**Your goal**
The entries below contain a stretch that opens with the line containing "BPS está inscrita" and closes with the line containing "Para copiar el enlace RSS en el"; set down that stretch exactly, both ends included, and nothing else.

Given data Start Marker

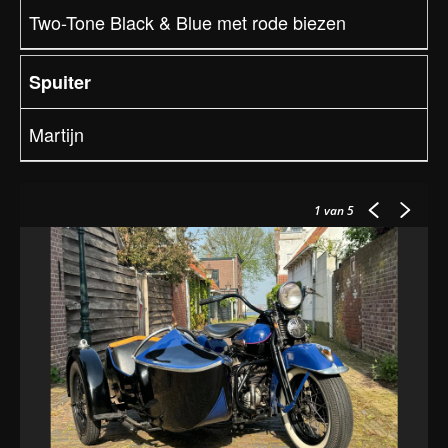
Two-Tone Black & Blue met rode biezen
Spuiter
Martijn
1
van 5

Given data End Marker
Given data Start Marker

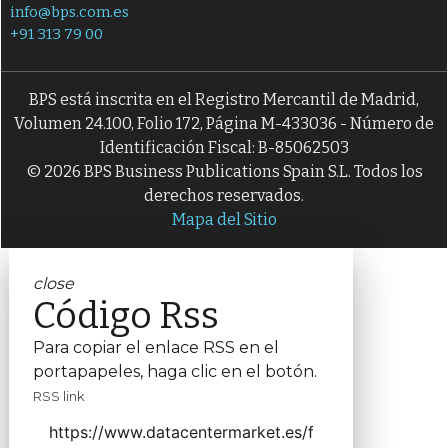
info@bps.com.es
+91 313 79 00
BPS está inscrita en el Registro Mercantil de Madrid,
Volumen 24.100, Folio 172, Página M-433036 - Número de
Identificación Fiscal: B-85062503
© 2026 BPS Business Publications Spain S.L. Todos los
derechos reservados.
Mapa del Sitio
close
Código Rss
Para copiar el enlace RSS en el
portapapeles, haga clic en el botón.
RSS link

Given data End Marker

**Task response**
BPS está inscrita en el Registro Mercantil de Madrid,
Volumen 24.100, Folio 172, Página M-433036 - Número de
Identificación Fiscal: B-85062503
© 2026 BPS Business Publications Spain S.L. Todos los
derechos reservados.
Mapa del Sitio
close
Código Rss
Para copiar el enlace RSS en el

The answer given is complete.